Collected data
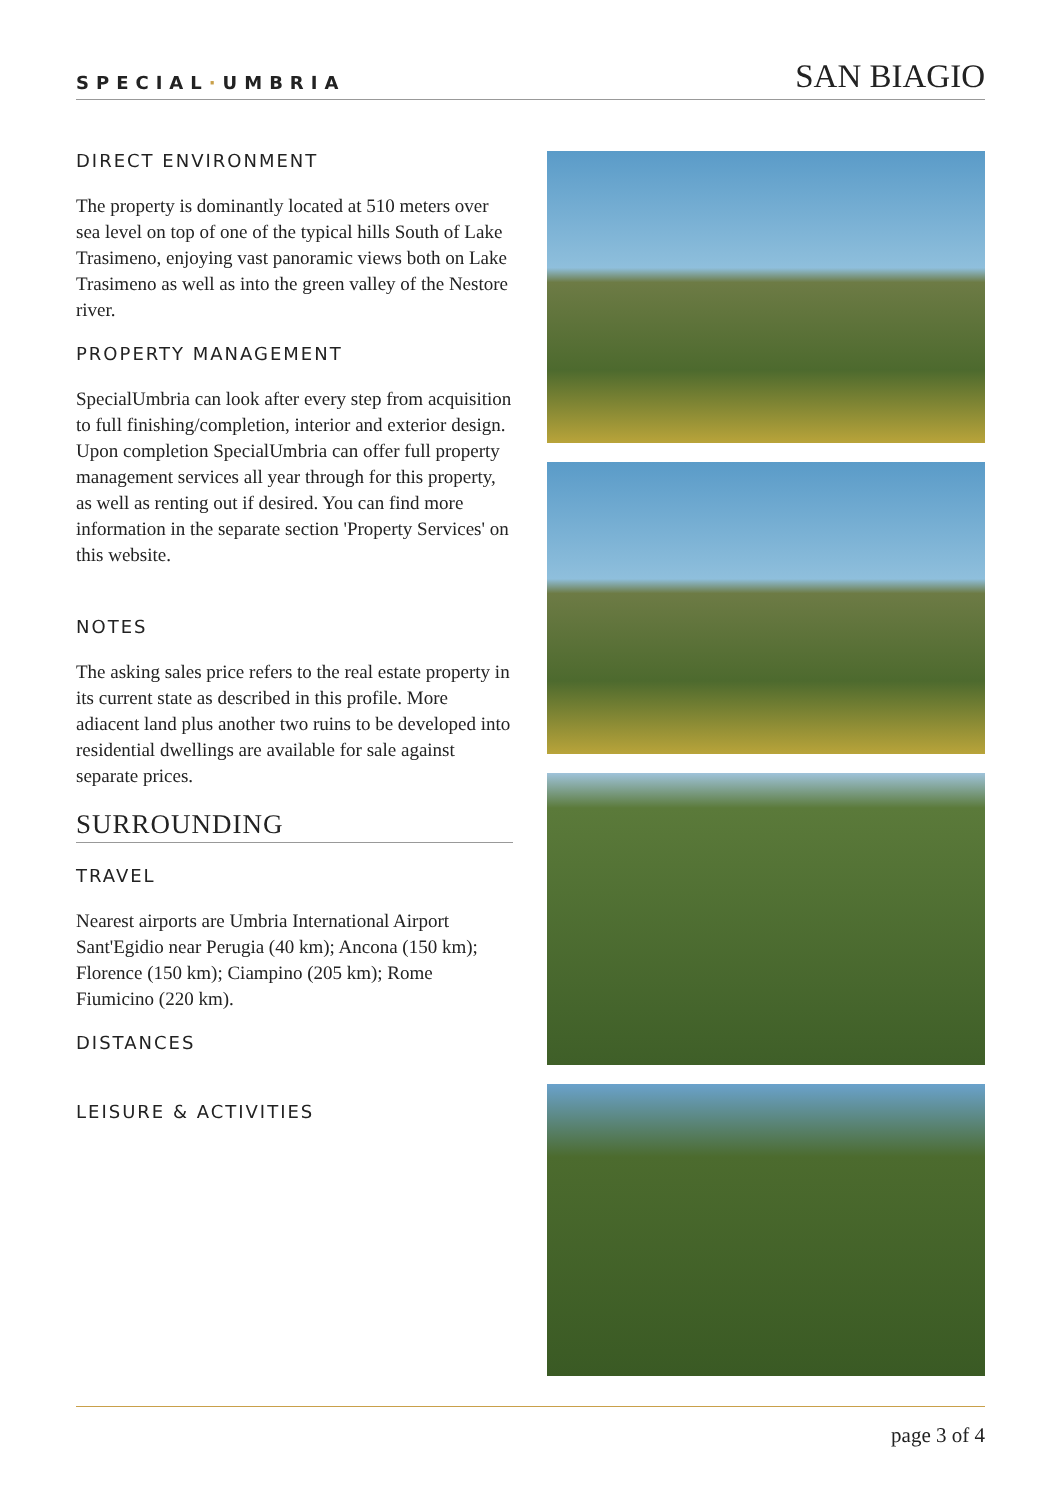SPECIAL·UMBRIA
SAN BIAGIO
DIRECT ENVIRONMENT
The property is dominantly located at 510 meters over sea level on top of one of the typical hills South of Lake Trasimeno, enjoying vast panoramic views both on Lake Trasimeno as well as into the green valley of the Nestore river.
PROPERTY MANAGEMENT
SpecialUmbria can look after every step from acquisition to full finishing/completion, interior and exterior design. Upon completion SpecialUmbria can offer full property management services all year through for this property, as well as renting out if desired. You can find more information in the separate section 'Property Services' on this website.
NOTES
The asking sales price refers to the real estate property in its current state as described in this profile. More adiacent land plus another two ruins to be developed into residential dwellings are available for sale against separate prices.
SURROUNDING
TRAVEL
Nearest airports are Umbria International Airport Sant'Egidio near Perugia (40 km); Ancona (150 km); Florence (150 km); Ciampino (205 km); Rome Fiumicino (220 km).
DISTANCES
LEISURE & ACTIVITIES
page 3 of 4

==

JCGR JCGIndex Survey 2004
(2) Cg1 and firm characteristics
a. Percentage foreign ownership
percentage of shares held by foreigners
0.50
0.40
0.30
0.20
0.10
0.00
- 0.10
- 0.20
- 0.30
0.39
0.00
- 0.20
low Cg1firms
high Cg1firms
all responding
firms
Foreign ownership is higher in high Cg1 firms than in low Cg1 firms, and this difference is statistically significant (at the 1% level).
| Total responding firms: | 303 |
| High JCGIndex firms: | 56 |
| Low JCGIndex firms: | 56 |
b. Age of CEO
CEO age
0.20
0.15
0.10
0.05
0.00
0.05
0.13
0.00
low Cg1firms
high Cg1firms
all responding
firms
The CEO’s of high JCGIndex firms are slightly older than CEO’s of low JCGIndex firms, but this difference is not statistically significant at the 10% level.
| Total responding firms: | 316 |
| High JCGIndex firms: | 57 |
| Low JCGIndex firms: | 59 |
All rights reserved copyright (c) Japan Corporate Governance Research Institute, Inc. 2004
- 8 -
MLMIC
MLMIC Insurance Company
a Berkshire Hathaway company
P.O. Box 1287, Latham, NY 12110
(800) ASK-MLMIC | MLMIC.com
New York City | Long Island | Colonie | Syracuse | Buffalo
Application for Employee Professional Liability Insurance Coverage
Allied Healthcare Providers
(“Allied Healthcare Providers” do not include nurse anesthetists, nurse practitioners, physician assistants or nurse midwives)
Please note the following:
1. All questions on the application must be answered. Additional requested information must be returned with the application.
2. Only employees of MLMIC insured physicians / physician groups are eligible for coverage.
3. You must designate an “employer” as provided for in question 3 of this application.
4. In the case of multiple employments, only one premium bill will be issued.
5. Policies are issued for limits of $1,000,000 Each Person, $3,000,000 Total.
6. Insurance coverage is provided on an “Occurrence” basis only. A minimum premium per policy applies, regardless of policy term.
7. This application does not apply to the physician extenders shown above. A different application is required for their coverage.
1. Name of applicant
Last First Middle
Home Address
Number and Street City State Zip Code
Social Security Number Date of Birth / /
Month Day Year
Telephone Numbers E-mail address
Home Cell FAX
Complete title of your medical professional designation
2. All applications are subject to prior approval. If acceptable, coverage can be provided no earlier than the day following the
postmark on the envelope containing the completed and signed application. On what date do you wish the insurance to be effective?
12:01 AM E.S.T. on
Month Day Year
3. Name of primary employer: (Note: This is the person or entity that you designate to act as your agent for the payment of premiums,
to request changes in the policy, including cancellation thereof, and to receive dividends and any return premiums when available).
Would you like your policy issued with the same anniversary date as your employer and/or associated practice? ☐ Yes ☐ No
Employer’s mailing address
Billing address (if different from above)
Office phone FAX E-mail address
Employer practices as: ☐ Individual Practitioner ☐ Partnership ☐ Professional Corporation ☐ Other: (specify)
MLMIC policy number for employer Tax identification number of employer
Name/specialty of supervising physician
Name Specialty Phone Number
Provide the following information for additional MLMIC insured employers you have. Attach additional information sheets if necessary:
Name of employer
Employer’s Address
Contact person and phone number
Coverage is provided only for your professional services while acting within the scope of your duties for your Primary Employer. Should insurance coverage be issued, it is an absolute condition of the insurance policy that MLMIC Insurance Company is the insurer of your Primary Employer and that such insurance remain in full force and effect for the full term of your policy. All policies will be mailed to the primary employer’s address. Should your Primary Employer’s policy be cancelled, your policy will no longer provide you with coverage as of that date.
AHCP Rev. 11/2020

→ Your instructions
From the data above, output exactly the lines between the one containing "Number and Street City State Zip Code" and the one containing "Employer’s mailing address", counting both of them.

→ Final answer
Number and Street City State Zip Code
Social Security Number Date of Birth / /
Month Day Year
Telephone Numbers E-mail address
Home Cell FAX
Complete title of your medical professional designation
2. All applications are subject to prior approval. If acceptable, coverage can be provided no earlier than the day following the
postmark on the envelope containing the completed and signed application. On what date do you wish the insurance to be effective?
12:01 AM E.S.T. on
Month Day Year
3. Name of primary employer: (Note: This is the person or entity that you designate to act as your agent for the payment of premiums,
to request changes in the policy, including cancellation thereof, and to receive dividends and any return premiums when available).
Would you like your policy issued with the same anniversary date as your employer and/or associated practice? ☐ Yes ☐ No
Employer’s mailing address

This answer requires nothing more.